* WHAT THE TASK ASKS *
In the listing that follows, count every line with the word "down" in it and write only the total.

* GIVEN INFORMATION *
=======
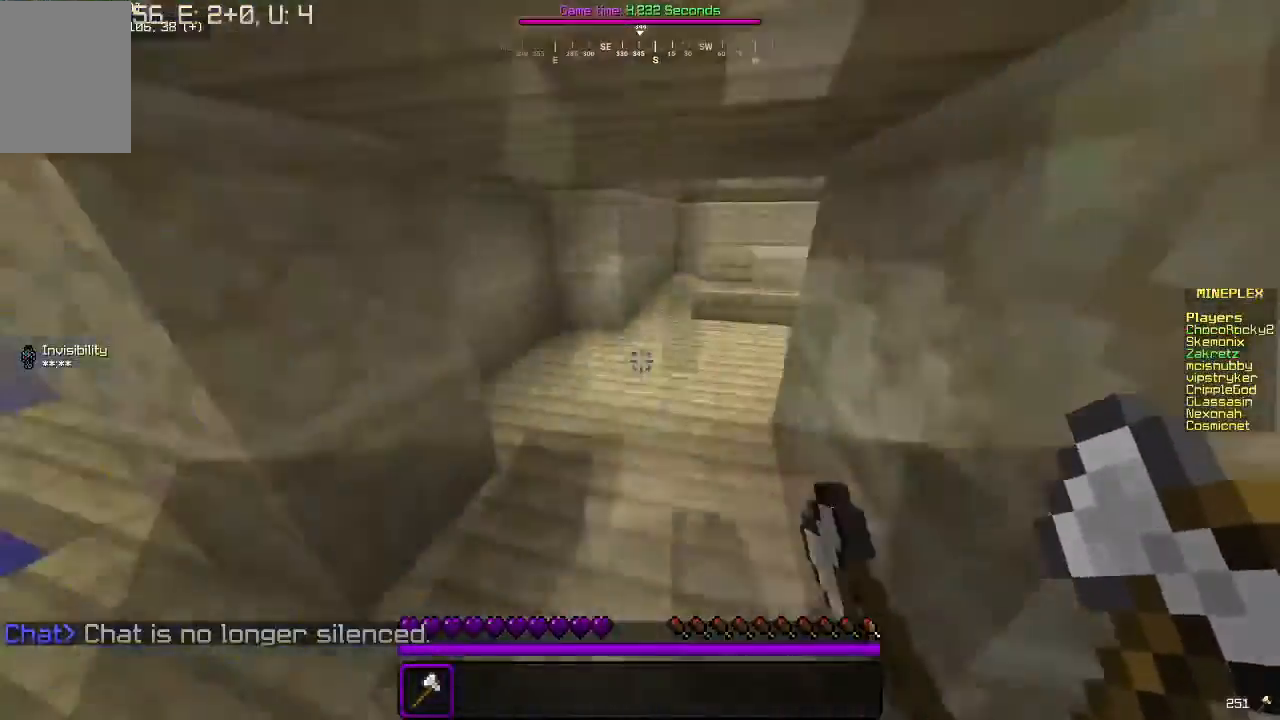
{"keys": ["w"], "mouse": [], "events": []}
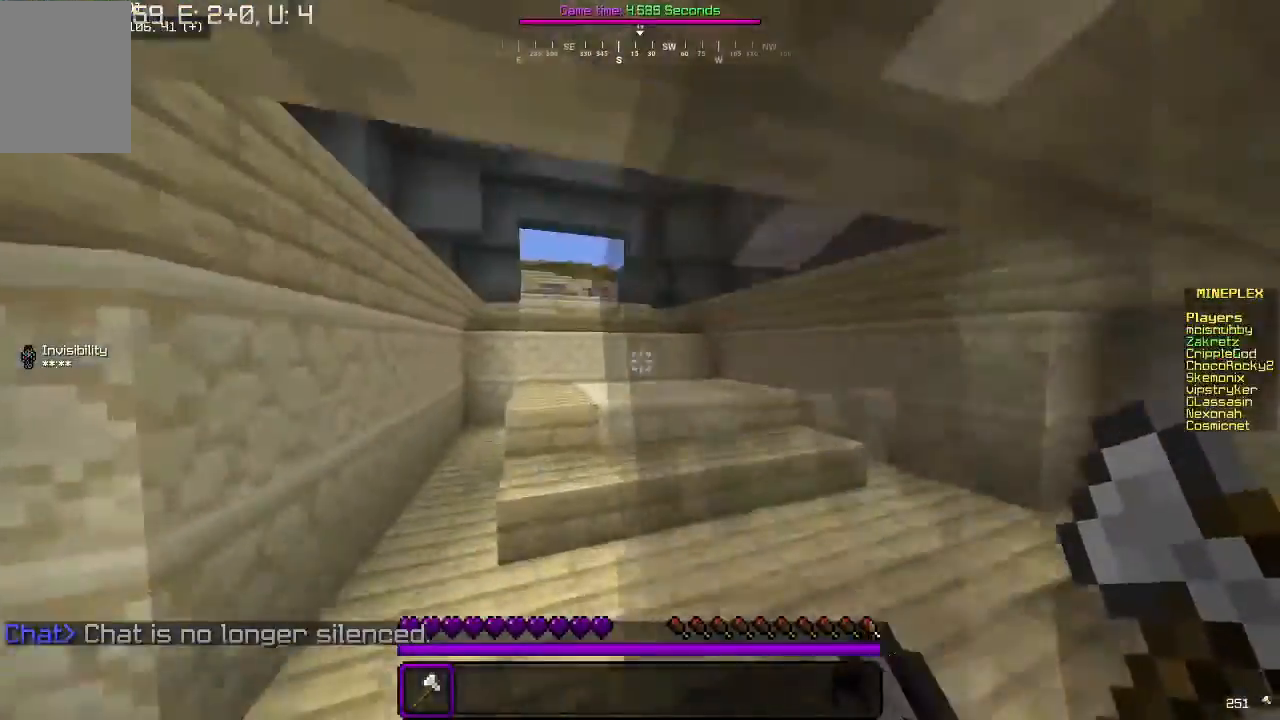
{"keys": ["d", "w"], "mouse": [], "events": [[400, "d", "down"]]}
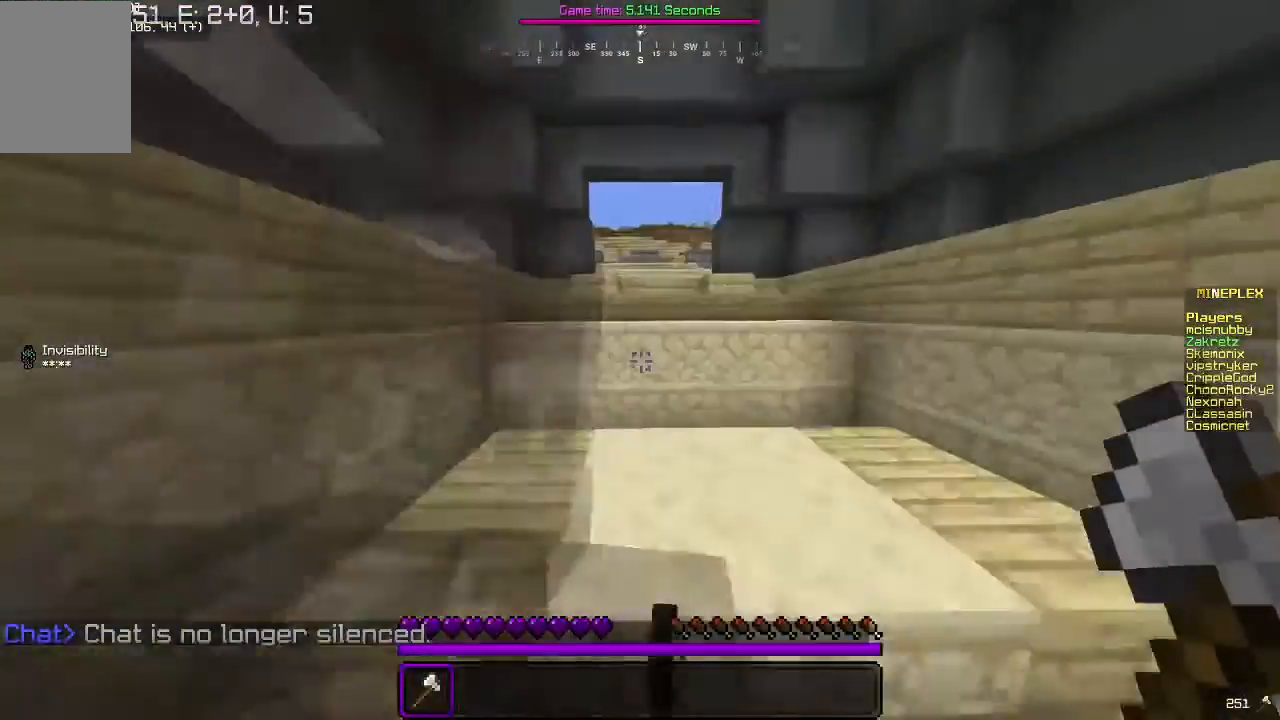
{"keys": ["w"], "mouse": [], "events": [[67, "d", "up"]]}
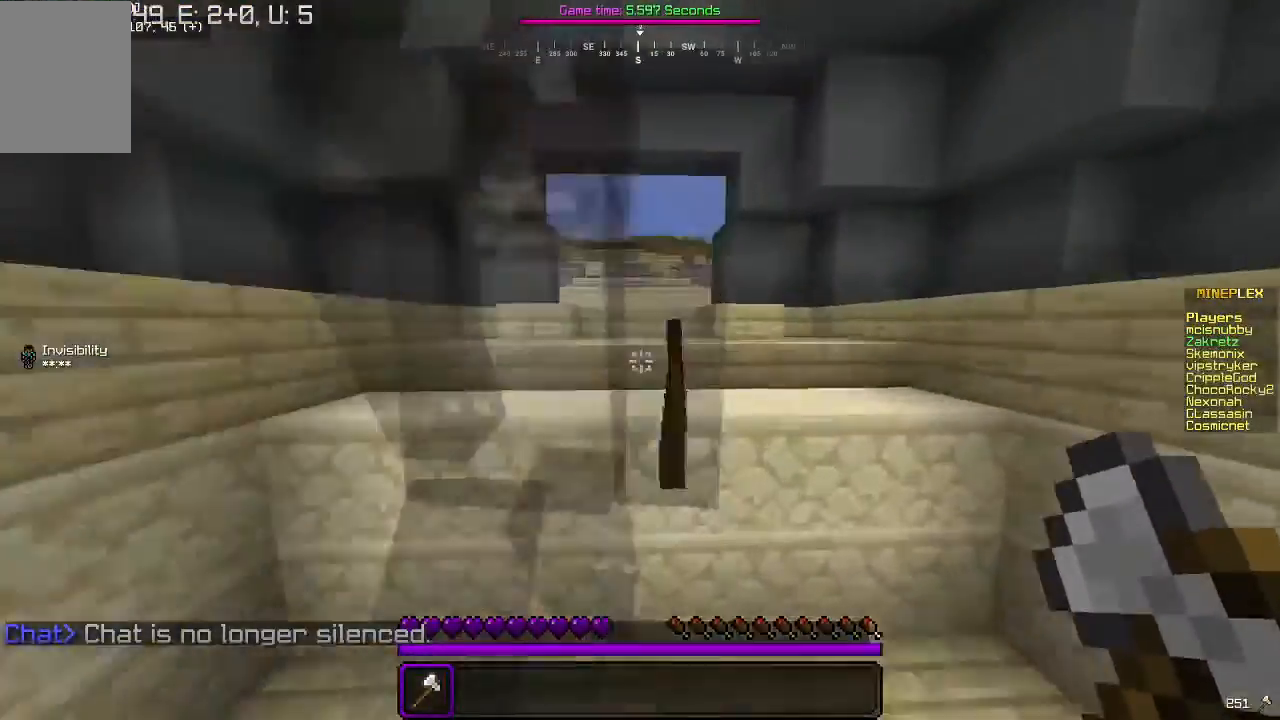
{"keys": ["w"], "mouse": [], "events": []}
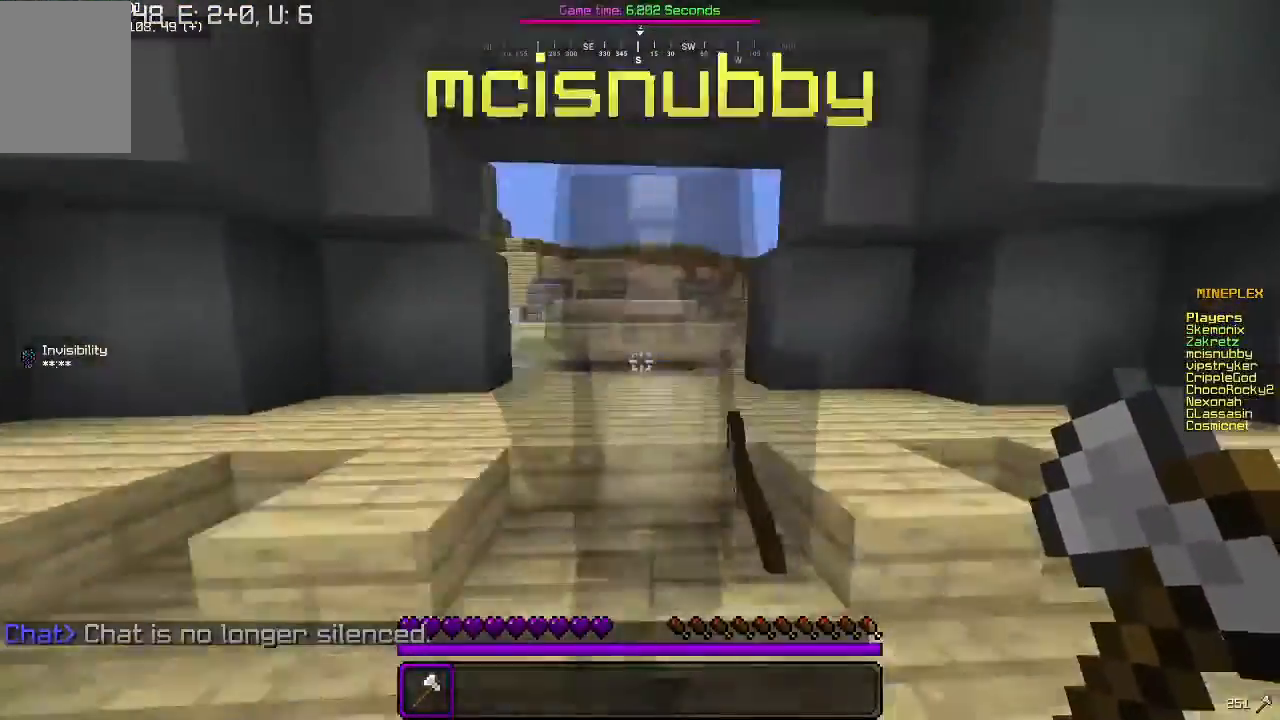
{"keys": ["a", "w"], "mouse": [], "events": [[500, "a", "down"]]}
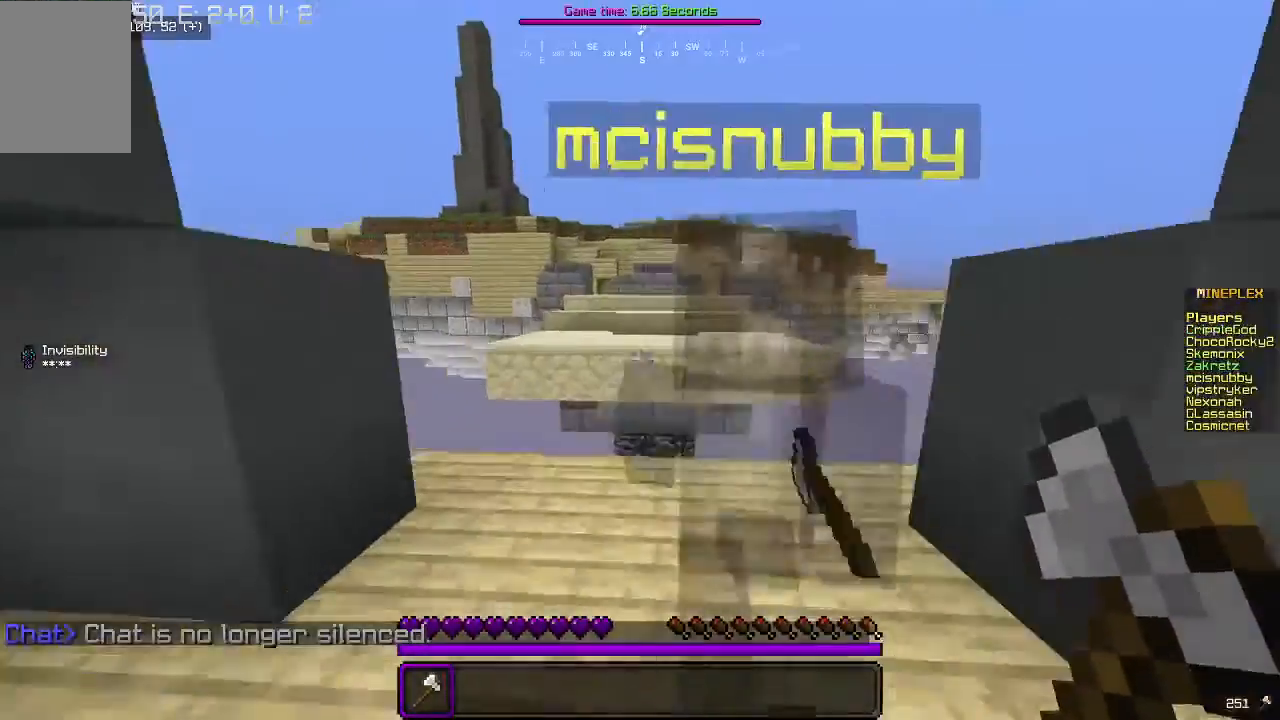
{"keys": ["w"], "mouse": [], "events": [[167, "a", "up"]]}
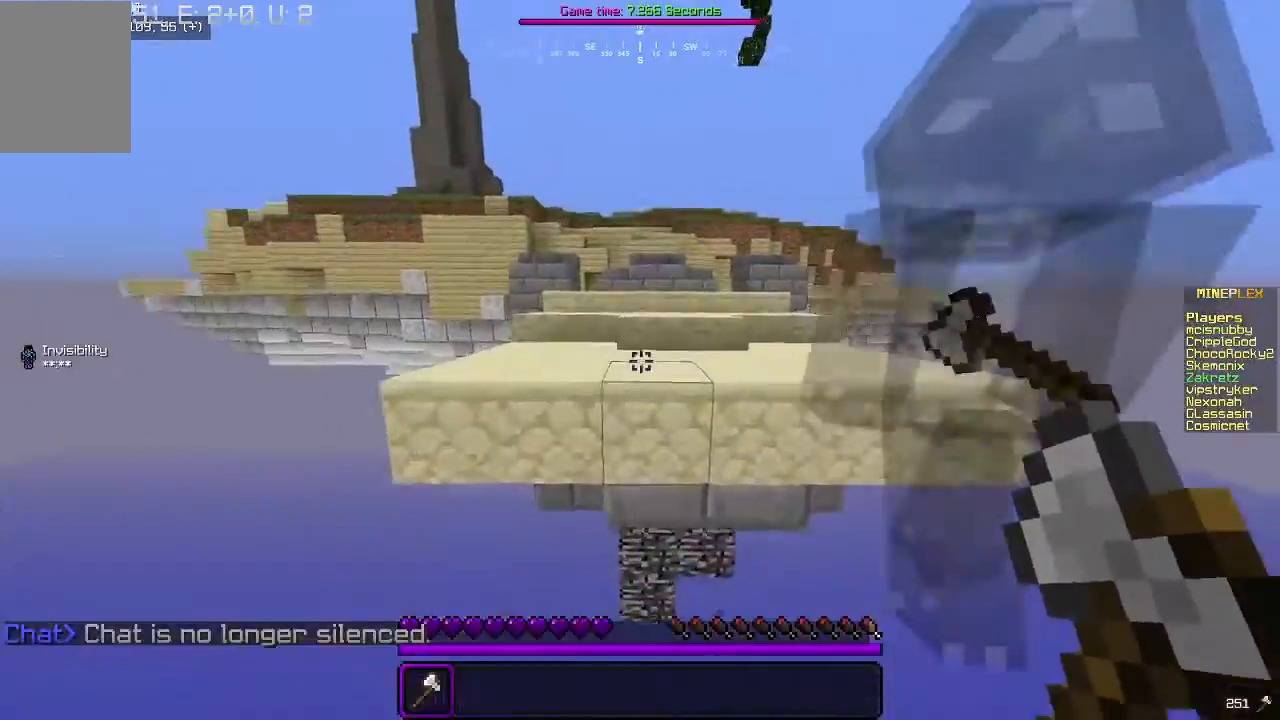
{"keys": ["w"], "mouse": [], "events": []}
=======
* RESULT BELOW *
2